==== Text shown

Awesome

ChineseChess-AlphaZero

About

Chinese Chess reinforcement learning by AlphaZero methods.

This project is based on these main resources:

DeepMind's Oct 19th publication: Mastering the Game of Go without Human Knowledge.
The great Reversi/Chess/Chinese chess development of the DeepMind ideas that @mokemokechicken/@Akababa/@TDteach did in their repo: https://github.com/mokemokechicken/reversi-alpha-zero, https://github.com/Akababa/Chess-Zero, https://github.com/TDteach/AlphaZero_ChineseChess
A Chinese chess engine with gui: https://github.com/mm12432/MyChess

Note: The distributed version is in distributed branch.

Note: This repo is still under contruction. There is also a slower implementation of MCTS player (previous version), see branch old.

Contributing

In order to build a strong chinese chess AI following the same type of techniques as AlphaZero, we need to do this with a distributed project, as it requires a huge amount of computations.

If you want to join us to build the best chinese chess AI in the world:

For instructions, see wiki
For live status, see http://alphazero.52coding.com.cn/

Environment

Python 3.6.3
tensorflow-gpu: 1.3.0
Keras: 2.0.8

Modules

Reinforcement Learning

This AlphaZero implementation consists of two workers: self and opt.

self is Self-Play to generate training data by self-play using BestModel.
opt is Trainer to train model, and generate new models.

For the sake of faster training (since I don't have 5000 TPUs), another two workers are involved:

sl is Supervised learning to train data crawled from the Internet.
eval is Evaluator to evaluate the NextGenerationModel with the current BestModel.

GUI

Requirement: pygame

python cchess_alphazero/run.py play

Screenshots

board

You can choose different board/piece styles and sides, see play with human.

How to use

Setup

install libraries

pip install -r requirements.txt

If you want to use CPU only, replace tensorflow-gpu with tensorflow in requirements.txt.

Make sure Keras is using Tensorflow and you have Python 3.6.3+.

Configuration

PlayDataConfig

nb_game_in_file,max_file_num: The max game number of training data is nb_game_in_file * max_file_num.

PlayConfig, PlayWithHumanConfig

simulation_num_per_move : MCTS number per move.
c_puct: balance parameter of value network and policy network in MCTS.
search_threads: balance parameter of speed and accuracy in MCTS.
dirichlet_alpha: random parameter in self-play.

Basic Usage

Self-Play

python cchess_alphazero/run.py self

When executed, Self-Play will start using BestModel. If the BestModel does not exist, new random model will be created and become BestModel.

options

--new: create new BestModel
--type mini: use mini config, (see cchess_alphazero/configs/mini.py)
--gpu '1': specify which gpu to use
--ucci: whether to play with ucci engine (rather than self play, see cchess_alphazero/worker/play_with_ucci_engine.py)
--distributed: run self play in distributed mode which means it will upload the play data to the remote server and download latest model from it

Trainer

python cchess_alphazero/run.py opt

When executed, Training will start. The current BestModel will be loaded. Trained model will be saved every epoch as new BestModel.

========

Write the next part of the ChineseChess-AlphaZero project page, picking up after its description of the Trainer. The lines after this point play no part in the work.

==== Dataset rows

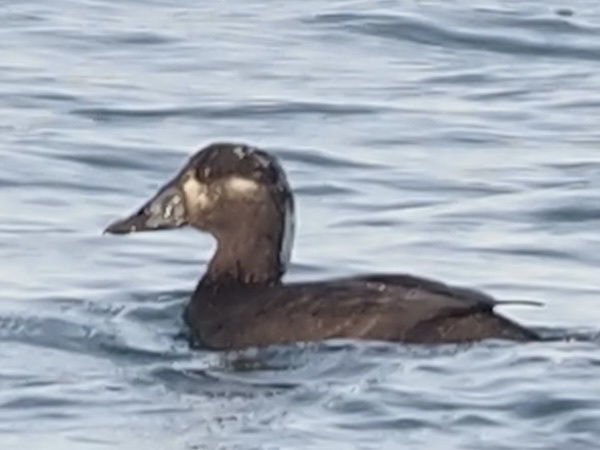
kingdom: Animalia
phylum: Chordata
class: Aves
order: Anseriformes
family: Anatidae
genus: Melanitta
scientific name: Melanitta perspicillata
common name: Surf scoter
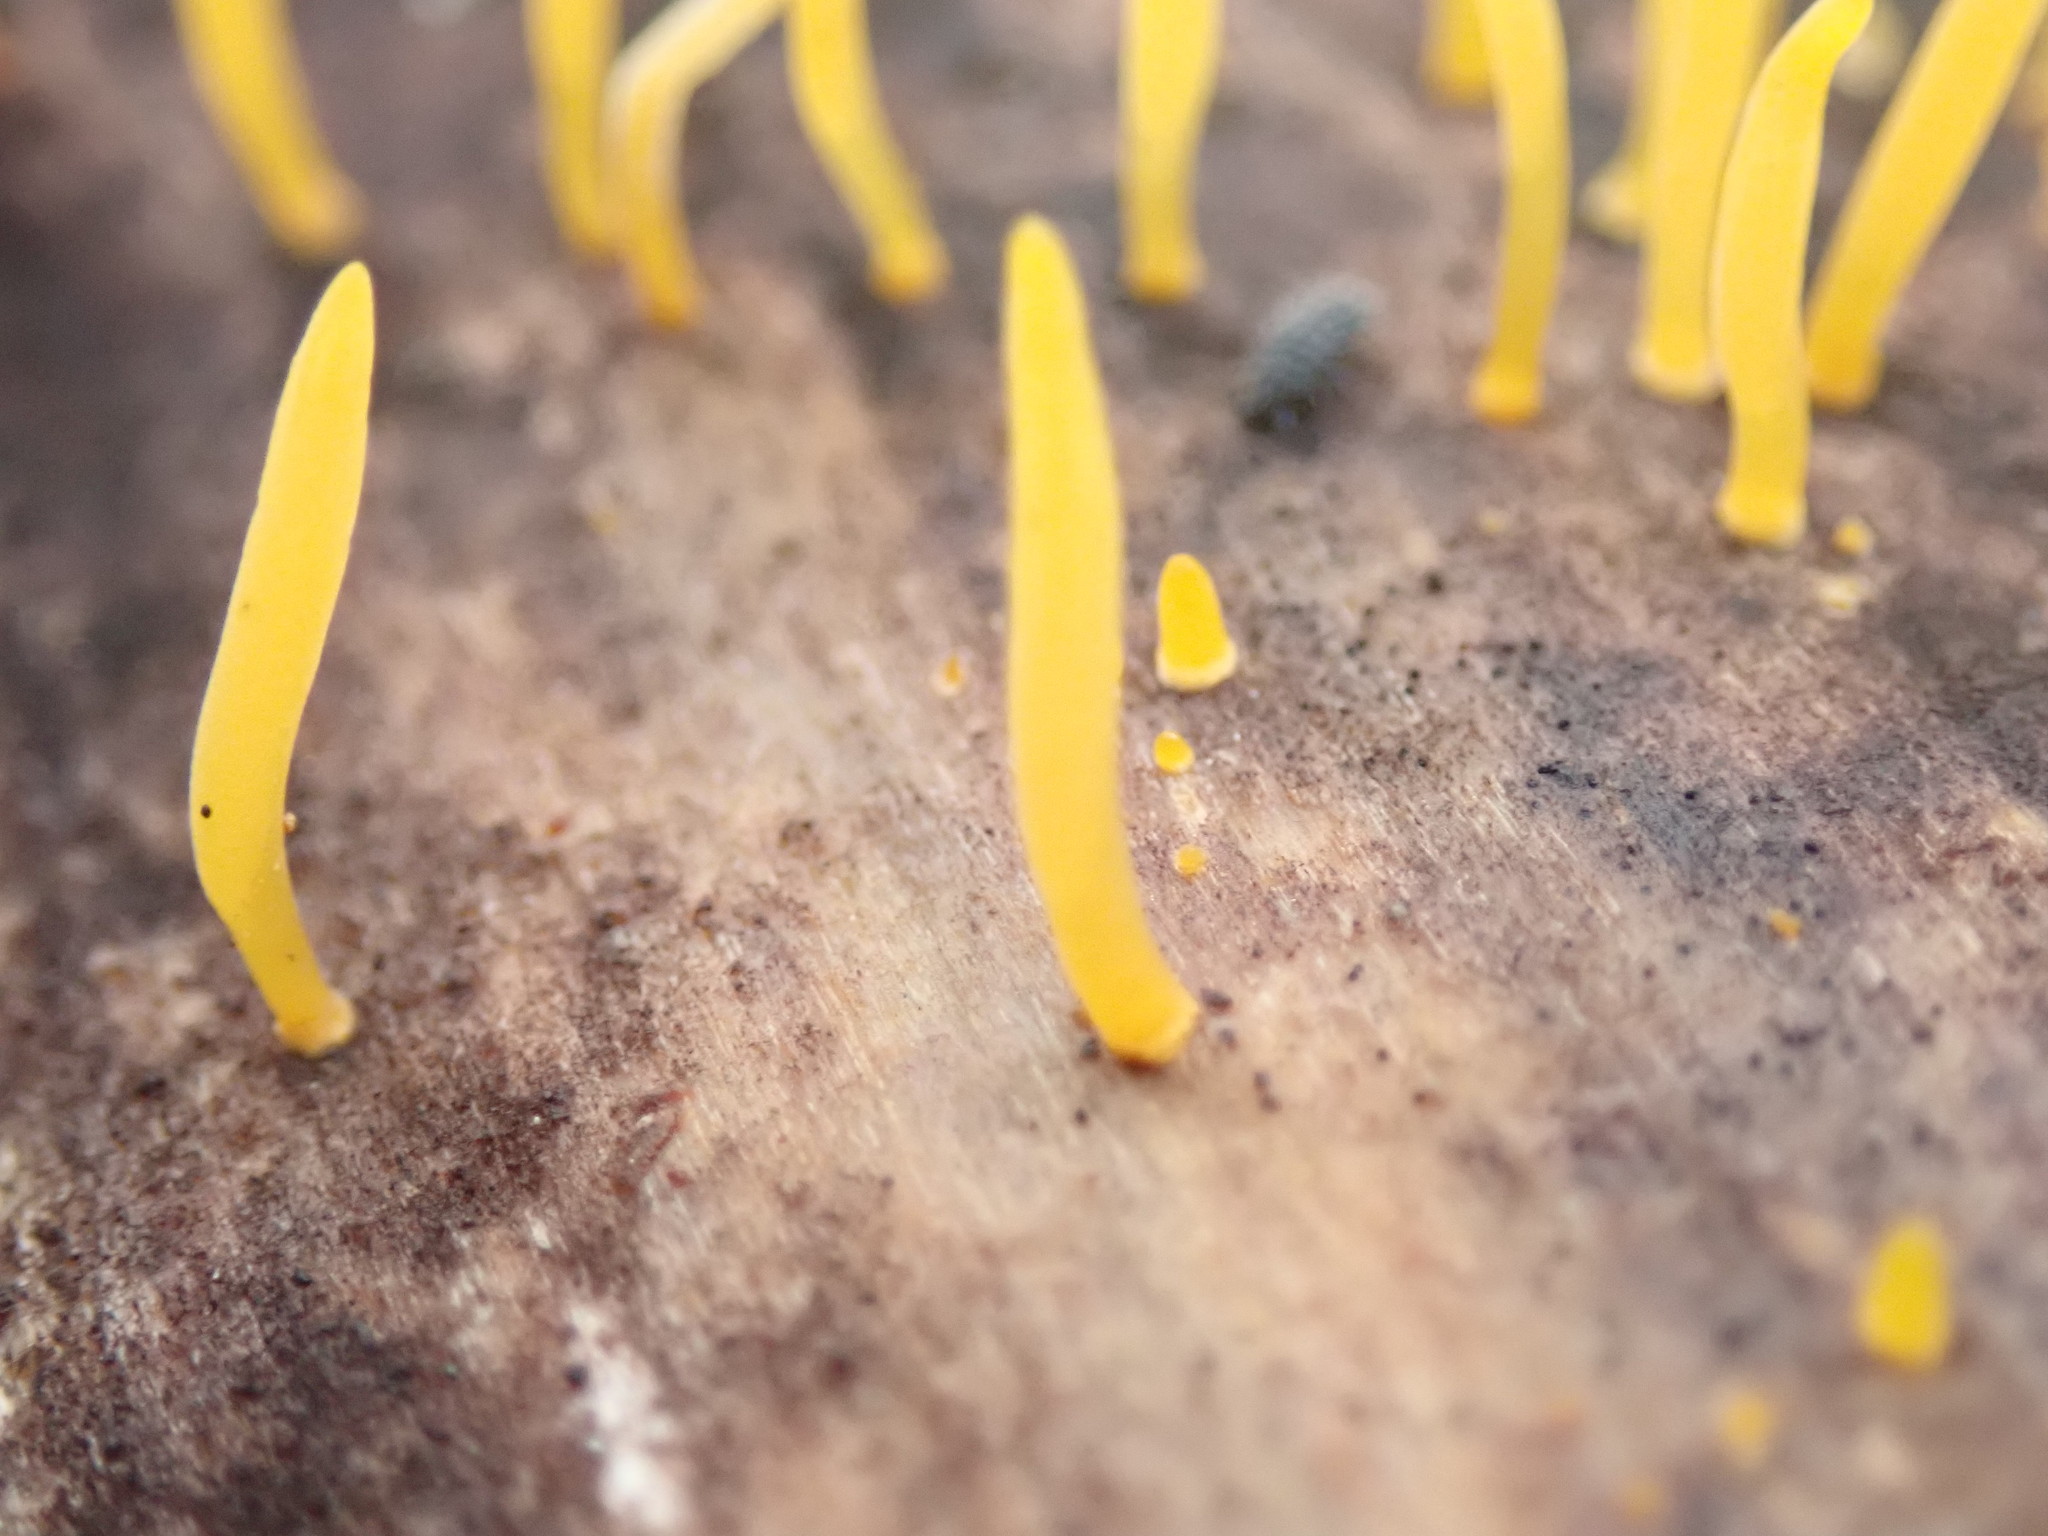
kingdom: Fungi
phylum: Basidiomycota
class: Dacrymycetes
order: Dacrymycetales
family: Dacrymycetaceae
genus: Calocera
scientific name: Calocera cornea
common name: Small stagshorn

========

→ Exercise output
options

--type mini: use mini config, (see cchess_alphazero/configs/mini.py)
--total-step TOTAL_STEP: specify total step(mini-batch) numbers. The total step affects learning rate of training.
--gpu '1': specify which gpu to use

View training log in Tensorboard

tensorboard --logdir logs/

And access http://<The Machine IP>:6006/.

Play with human

python cchess_alphazero/run.py play

When executed, the BestModel will be loaded to play against human.

options

--ai-move-first: if set this option, AI will move first, otherwise human move first.
--type mini: use mini config, (see cchess_alphazero/configs/mini.py)
--gpu '1': specify which gpu to use
--piece-style WOOD: choose a piece style, default is WOOD
--bg-style CANVAS: choose a board style, default is CANVAS
--cli: if set this flag, play with AI in a cli environment rather than gui

Note: Before you start, you need to download/find a font file (.ttc) and rename it as PingFang.ttc, then put it into cchess_alphazero/play_games. I have removed the font file from this repo because it's too big, but you can download it from here.

Evaluator

python cchess_alphazero/run.py eval

When executed, evaluate the NextGenerationModel with the current BestModel. If the NextGenerationModel does not exist, worker will wait until it exists and check every 5 minutes.

options

--type mini: use mini config, (see cchess_alphazero/configs/mini.py)
--gpu '1': specify which gpu to use

Supervised Learning

python cchess_alphazero/run.py sl

When executed, Training will start. The current SLBestModel will be loaded. Tranined model will be saved every epoch as new SLBestModel.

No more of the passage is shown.